Task objective => Reproduce the stretch of the lazy kate thread from "I just got a" through "my next wheel.", swapping "drill" for "bore".

Selected excerpt =>
++++

# Lazy Kates



## Pearl B (Sep 27, 2008)

Im going to get a Lazy Kate & am trying to decide which one. Im curious from those of you that use these, which do you think is the easiest to use. The arched or the straight one, or does it not make any difference? I would prefer the straight one.
Tia


----------



## Miz Mary (Feb 15, 2003)

WISH I had the curved ..it has tension !!! If I am plying 3 , sometimes they can get tangled when one wizz' faster than the others on the upright !!


----------



## Pearl B (Sep 27, 2008)

Thank you Miz Mary!
They both have a tension control.


----------



## hercsmama (Jan 15, 2004)

Mine is like the straight one, it has tension control as well. I've honestly never used the curved kind. But I do love the one I have.


----------



## PKBoo (Apr 10, 2008)

My dad made me one like this, and I love it:
http://www.nancysknitknacks.com/Lazy-Kate-New-1WR.jpg


----------



## Pearl B (Sep 27, 2008)

Thank you Hercsmama! Im thinking thats the one Im going to get.

PKBoo,
Thats a nice one :thumb: Your dad is a good craftsman!


----------



## Marchwind (May 10, 2002)

Mz Mary do you have the Ashford Lazy Kate? If so it is tensioned.


----------



## 7thswan (Nov 18, 2008)

I have both, but only use the curved one and use it untensioned. I like it because it is more compact near my feet where I put it when plying.


----------



## MullersLaneFarm (Jul 23, 2004)

I have both arc & upright but use my arc one more. The upright seems to topple on me.


----------



## Pearl B (Sep 27, 2008)

Thank you Everyone!!

Im going to go with the arched. I can see how toppling could get to be a problem with the vertical one. Thats why I started this thread, to find out the up & down side of each.

Wihh-Your husband is a good craftsman too. :thumb:

I think I know what you meant about the wheels :happy2:. I was doing something like that the other night with my 2 wheels. It was just a bit clumsy to me in the sense I was surrounded by wheels :hysterical:and it was kinda hard to get around them in my little space.

I just got a great idea though. I could drill a couple of holes in my Bumble Bee & turn it into a lazy kate. Like on the HH. I swear this will be my next wheel.









Hmm, maybe I dont need a LK ound:


----------



## Pearl B (Sep 27, 2008)

Thank you, thats a good idea about the no skid padding!
Thats a nice LK. I didnt know there were so many variations of lazy Kates out there. Im glad there is. I love that about knitting/spinning. So many neat little gadgets. :hysterical:

The more I think about it, the arched one is the one to get for now.


----------

++++

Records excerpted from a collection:
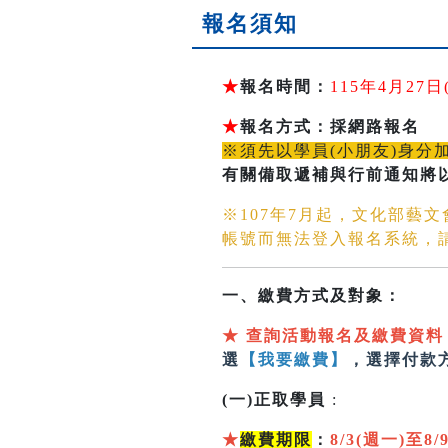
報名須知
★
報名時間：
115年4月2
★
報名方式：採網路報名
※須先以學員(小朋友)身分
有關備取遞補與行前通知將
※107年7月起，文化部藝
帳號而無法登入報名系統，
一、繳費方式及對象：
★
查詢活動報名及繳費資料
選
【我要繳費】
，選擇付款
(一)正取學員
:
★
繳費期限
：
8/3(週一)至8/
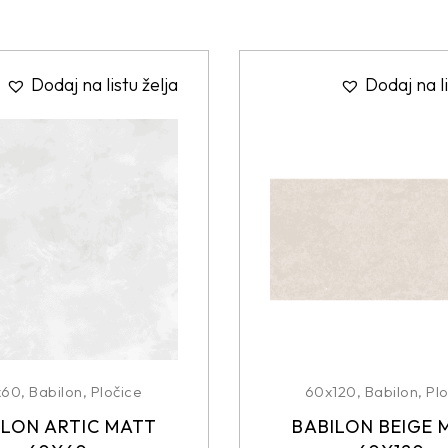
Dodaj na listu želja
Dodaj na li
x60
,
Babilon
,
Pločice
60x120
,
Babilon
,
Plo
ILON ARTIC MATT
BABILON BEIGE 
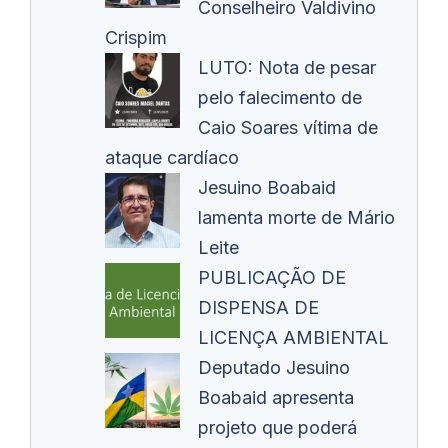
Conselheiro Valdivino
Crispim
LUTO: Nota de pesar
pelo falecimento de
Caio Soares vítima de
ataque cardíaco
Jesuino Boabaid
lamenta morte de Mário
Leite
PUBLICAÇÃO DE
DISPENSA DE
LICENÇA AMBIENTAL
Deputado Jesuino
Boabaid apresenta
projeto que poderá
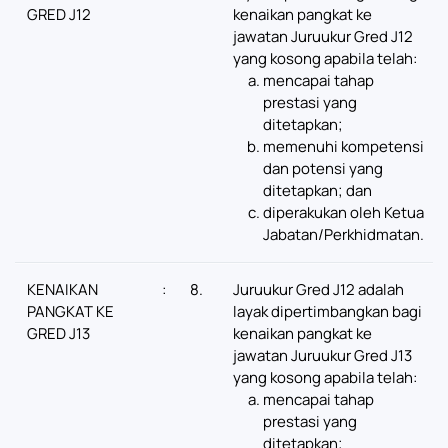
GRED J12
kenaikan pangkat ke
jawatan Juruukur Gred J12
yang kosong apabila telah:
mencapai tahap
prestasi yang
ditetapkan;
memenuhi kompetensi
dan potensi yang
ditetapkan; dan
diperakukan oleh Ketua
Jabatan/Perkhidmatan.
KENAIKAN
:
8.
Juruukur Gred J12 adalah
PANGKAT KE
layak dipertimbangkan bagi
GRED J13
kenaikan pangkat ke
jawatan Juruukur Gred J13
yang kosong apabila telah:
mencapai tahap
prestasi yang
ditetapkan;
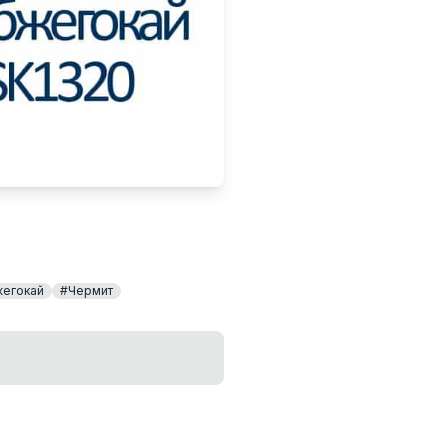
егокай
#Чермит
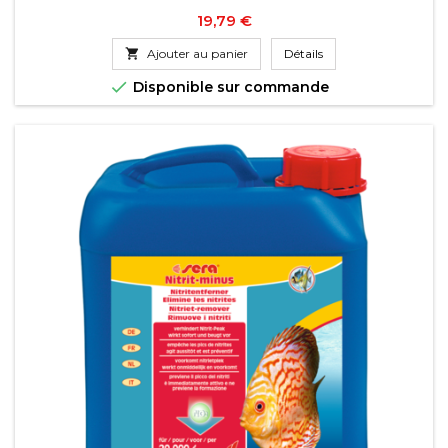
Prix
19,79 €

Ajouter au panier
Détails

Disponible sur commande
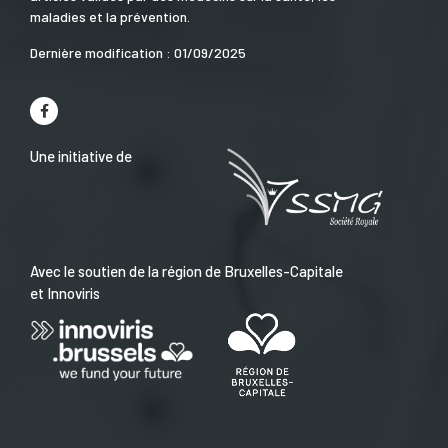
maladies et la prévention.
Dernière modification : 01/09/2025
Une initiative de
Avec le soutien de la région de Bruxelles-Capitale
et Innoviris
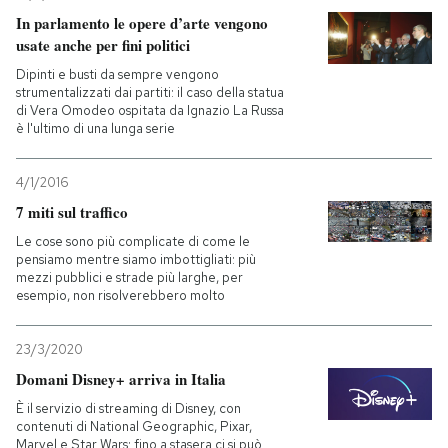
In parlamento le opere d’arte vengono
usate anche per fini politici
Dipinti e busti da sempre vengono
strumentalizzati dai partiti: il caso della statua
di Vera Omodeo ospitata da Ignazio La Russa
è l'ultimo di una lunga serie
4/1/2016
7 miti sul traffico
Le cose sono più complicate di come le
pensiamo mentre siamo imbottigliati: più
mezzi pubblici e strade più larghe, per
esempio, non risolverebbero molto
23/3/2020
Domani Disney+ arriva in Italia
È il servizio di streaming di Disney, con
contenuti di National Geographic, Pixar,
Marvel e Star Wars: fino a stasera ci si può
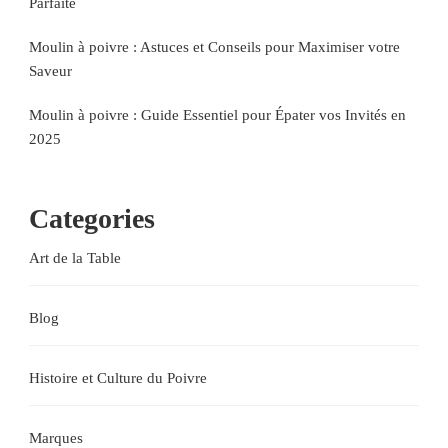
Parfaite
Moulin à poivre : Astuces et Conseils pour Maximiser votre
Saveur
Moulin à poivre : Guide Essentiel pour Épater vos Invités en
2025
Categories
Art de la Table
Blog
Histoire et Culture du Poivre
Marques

++++

Exercise answer =>
I just got a great idea though. I could bore a couple of holes in my Bumble Bee & turn it into a lazy kate. Like on the HH. I swear this will be my next wheel.